Bazı dinleyenlerin konuşmayla ilgili fikirleri çok tuhaftı. Üniversite okumuş ve sosyalist fikirlerden etkilenmiş genç Bulgarlar, biz Hıristiyan sosyalistler olmalıyız dediler çünkü tüm insanlığa sevgiyi biz öğrettik. Bu fikirleri Müslümanlar arasında da yaysalar iyi olurdu.
Kendisi de toplantıya katılmış olan Bulgar Ortodoks patriği, “onları dinlemeyin” dedi, “onlar yalancılar ve hilekarlardır.” Söylediklerimizin gerçek, iyi ve tüm insanlık için yararlı olduğuna yanıt olarak ise şöyle dedi, “Evet, önce böyle şeyler öğretirler ama sonra yalan söyleyip sizi kandırırlar.” Müslümanlar söylenenleri unutmayıp yaydılar; bu sözlere Ermeniler de çok sevindi.

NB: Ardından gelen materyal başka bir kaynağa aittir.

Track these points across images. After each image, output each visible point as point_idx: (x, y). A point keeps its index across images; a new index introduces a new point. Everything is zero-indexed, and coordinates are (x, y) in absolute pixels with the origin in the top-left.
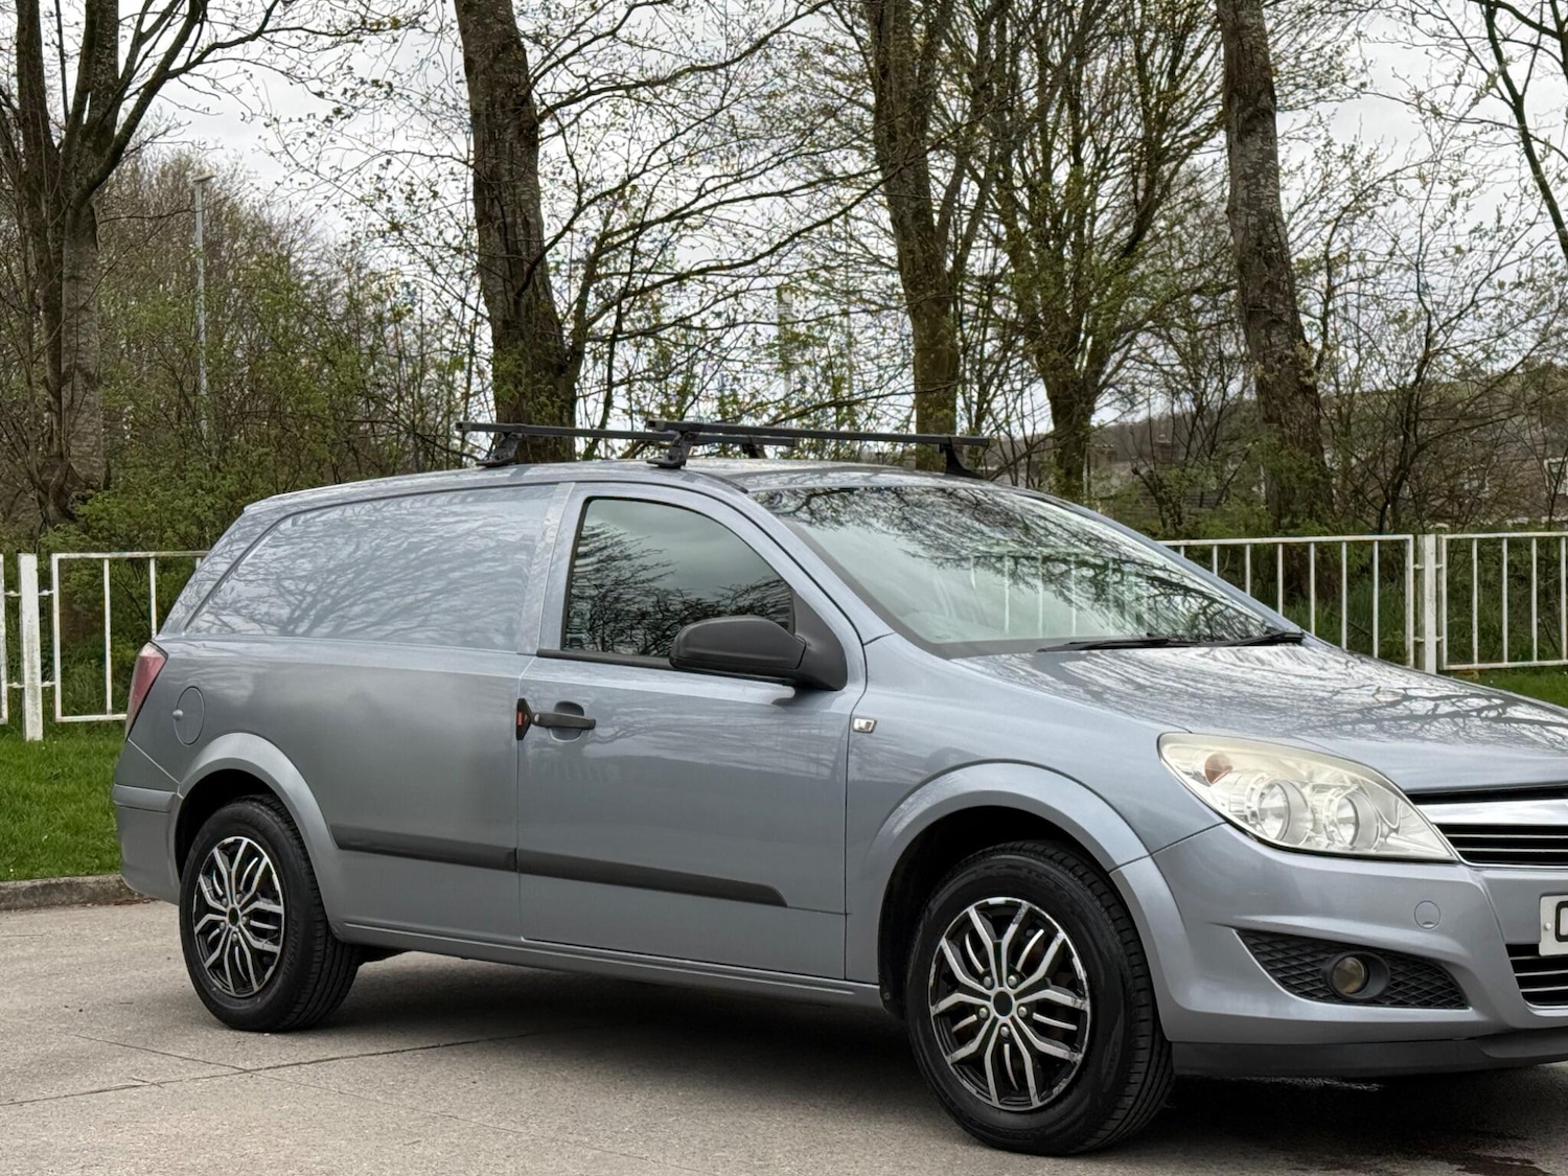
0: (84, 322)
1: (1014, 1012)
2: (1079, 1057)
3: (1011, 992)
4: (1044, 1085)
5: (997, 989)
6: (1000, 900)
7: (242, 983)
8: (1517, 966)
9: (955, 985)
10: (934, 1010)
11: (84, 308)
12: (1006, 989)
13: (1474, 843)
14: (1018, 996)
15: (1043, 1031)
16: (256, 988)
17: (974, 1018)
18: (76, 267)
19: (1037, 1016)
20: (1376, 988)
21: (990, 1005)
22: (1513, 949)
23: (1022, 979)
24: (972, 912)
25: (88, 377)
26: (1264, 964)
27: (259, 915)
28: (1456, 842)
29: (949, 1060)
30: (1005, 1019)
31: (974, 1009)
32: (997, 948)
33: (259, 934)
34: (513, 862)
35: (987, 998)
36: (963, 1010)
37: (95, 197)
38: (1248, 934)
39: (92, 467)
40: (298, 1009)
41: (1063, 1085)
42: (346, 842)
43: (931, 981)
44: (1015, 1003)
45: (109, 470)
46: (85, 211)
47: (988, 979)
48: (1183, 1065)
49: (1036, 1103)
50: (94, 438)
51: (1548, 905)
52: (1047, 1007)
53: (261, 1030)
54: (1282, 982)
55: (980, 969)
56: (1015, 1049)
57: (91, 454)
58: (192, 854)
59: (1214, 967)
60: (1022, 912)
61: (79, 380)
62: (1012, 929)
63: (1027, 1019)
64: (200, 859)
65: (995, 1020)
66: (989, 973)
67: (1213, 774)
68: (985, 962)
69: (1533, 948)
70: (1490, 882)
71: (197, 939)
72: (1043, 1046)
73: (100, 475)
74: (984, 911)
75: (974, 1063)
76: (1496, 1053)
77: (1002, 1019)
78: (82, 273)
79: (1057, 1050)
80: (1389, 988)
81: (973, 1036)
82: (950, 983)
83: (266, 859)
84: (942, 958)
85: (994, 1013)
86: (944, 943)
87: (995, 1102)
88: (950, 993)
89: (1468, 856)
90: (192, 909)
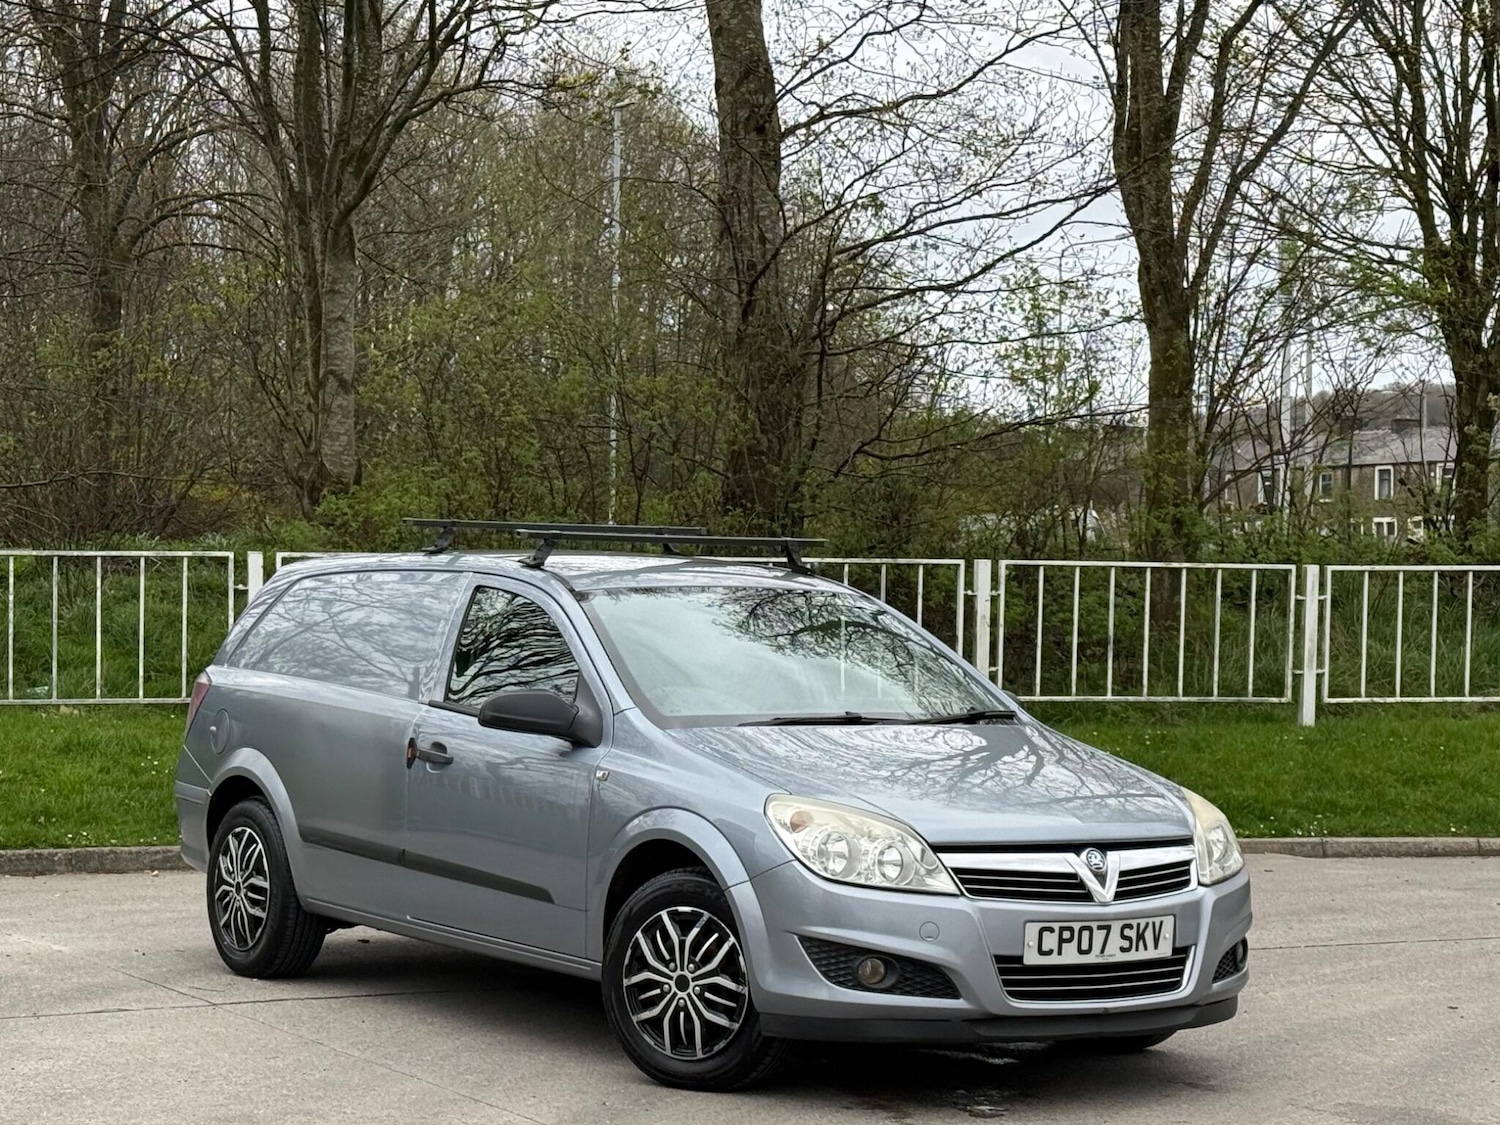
0: (340, 332)
1: (690, 990)
2: (736, 1026)
3: (690, 976)
4: (707, 1043)
5: (679, 972)
6: (687, 909)
7: (242, 940)
8: (1002, 972)
9: (646, 966)
10: (626, 982)
11: (341, 319)
12: (686, 973)
13: (975, 883)
14: (694, 980)
15: (711, 1006)
16: (251, 944)
17: (658, 991)
18: (334, 282)
19: (707, 995)
20: (890, 981)
21: (672, 983)
22: (999, 959)
23: (698, 968)
24: (664, 914)
25: (342, 383)
26: (814, 961)
27: (254, 888)
28: (963, 881)
29: (635, 1019)
30: (683, 995)
31: (659, 985)
32: (682, 944)
33: (254, 903)
34: (402, 859)
35: (671, 978)
36: (649, 985)
37: (353, 217)
38: (804, 939)
39: (343, 466)
40: (278, 961)
41: (722, 1045)
42: (309, 836)
43: (626, 961)
44: (692, 984)
45: (360, 467)
46: (343, 230)
47: (672, 965)
48: (767, 1029)
49: (700, 1055)
50: (345, 438)
51: (1032, 930)
52: (715, 989)
53: (252, 976)
54: (824, 974)
55: (667, 957)
56: (688, 1016)
57: (342, 453)
58: (216, 839)
59: (784, 962)
60: (705, 918)
61: (332, 383)
62: (695, 931)
63: (701, 996)
64: (220, 844)
65: (675, 994)
66: (674, 960)
67: (795, 827)
68: (671, 951)
69: (1020, 959)
70: (982, 910)
71: (217, 903)
72: (710, 1016)
73: (351, 472)
74: (673, 916)
75: (655, 1024)
76: (983, 1031)
77: (680, 994)
78: (339, 287)
79: (721, 1020)
80: (898, 982)
81: (657, 1004)
82: (641, 964)
83: (260, 846)
84: (637, 945)
85: (674, 989)
86: (639, 934)
87: (668, 1052)
88: (640, 971)
89: (970, 891)
90: (215, 881)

Ruhsal ve ahlaki konular hakkında yazılar ve kitapçıklar okuyamamış olan Müslümanlar arasında gerçeğe duyulan açlık, bu gezi ile bir kez daha kanıtlanmış oldu.
Eve döndüğüm zaman Müslümanlar tarafından yazılmış çeşitli sorular buldum masamda, örneğin: “Hıristiyanlık ve İslam arasındaki fark nedir?” “Kutsal Ruh ile Gerçeğin Ruhu arasındaki ve peygamberlerin rolü ile Tanrı Sözünün öğretmenleri arasındaki fark nedir?”